Activity
Go through the entries and tally the lines containing the word "Ready". Only the total is wanted.

Records provided

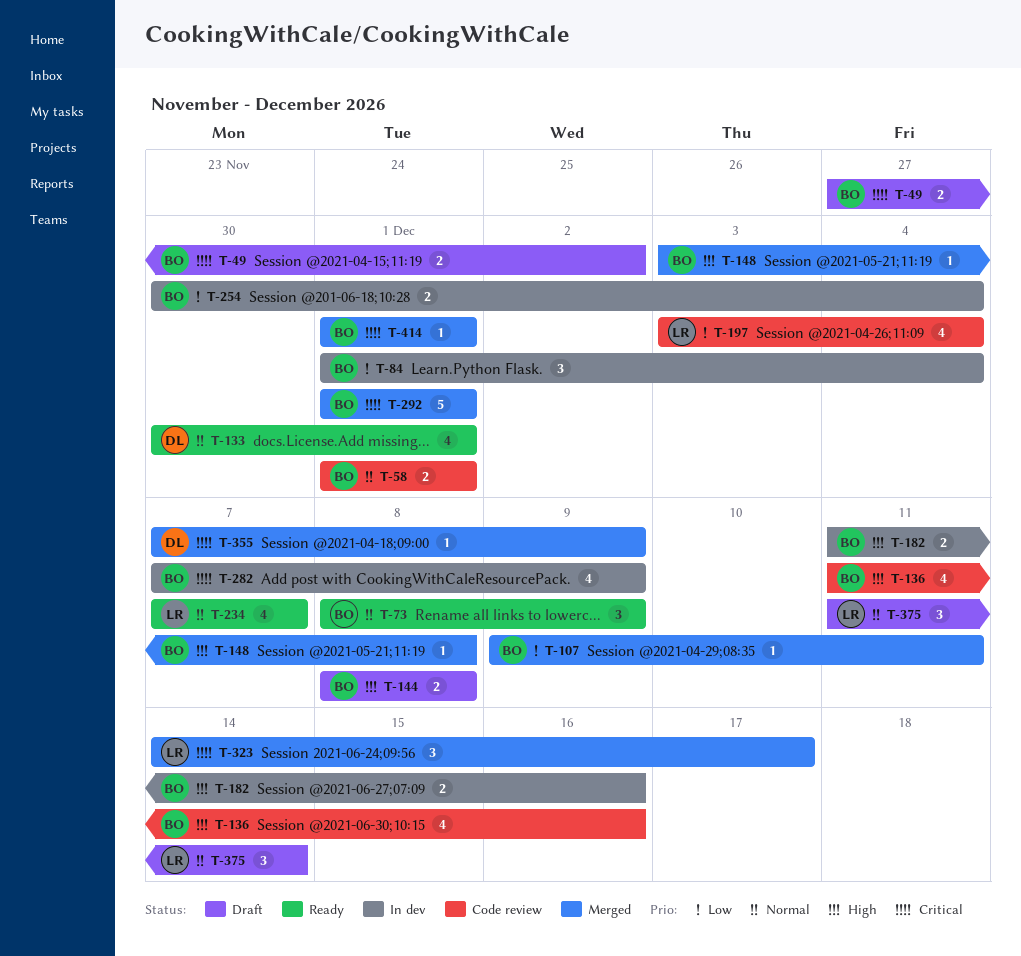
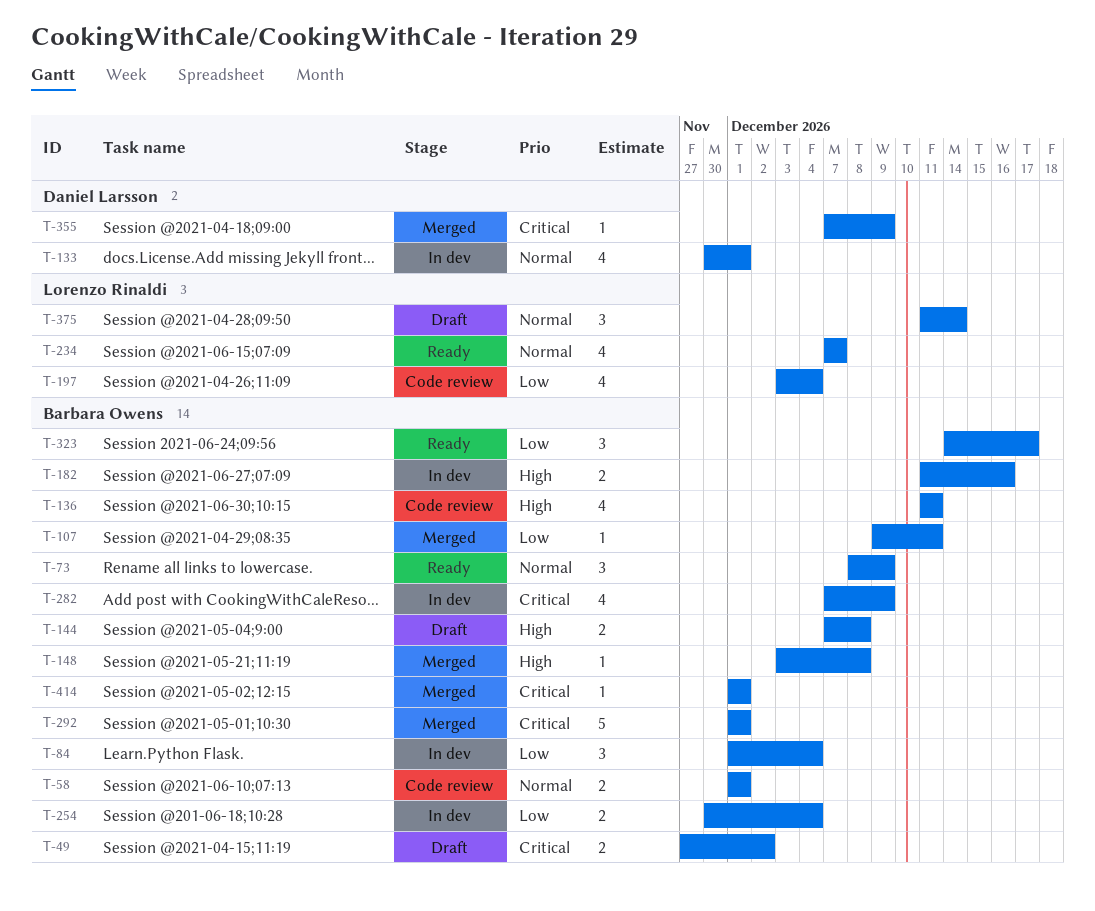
T-133, status: Ready -> In dev
T-136, due: Dec 16 -> Dec 11
T-144, start: Dec 8 -> Dec 7
T-323, status: Merged -> Ready
T-323, owner: Lorenzo Rinaldi -> Barbara Owens
T-323, priority: Critical -> Low

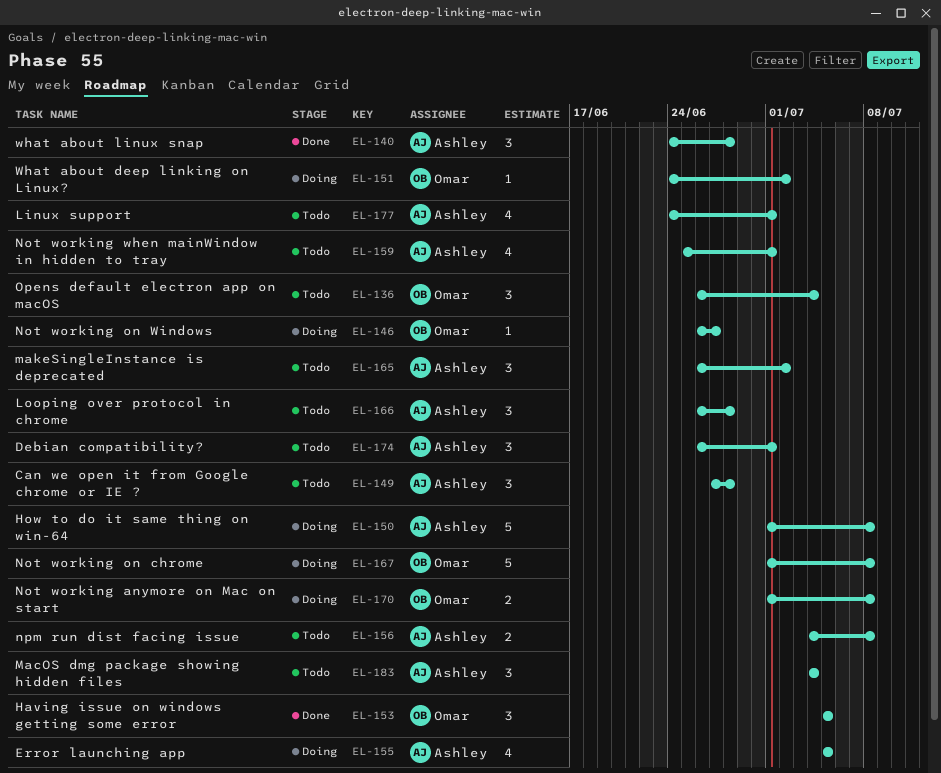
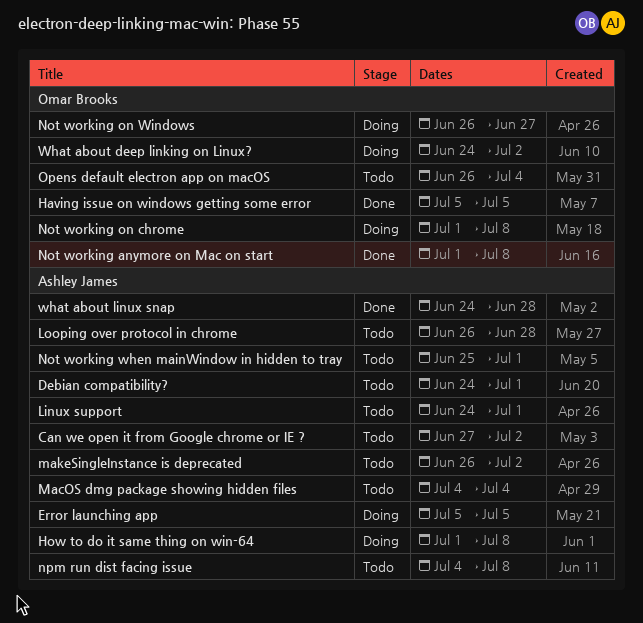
Can we open it from Google chrome or IE ?, due: Jun 28 -> Jul 2
Debian compatibility?, start: Jun 26 -> Jun 24
Not working anymore on Mac on start, status: Doing -> Done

Result
2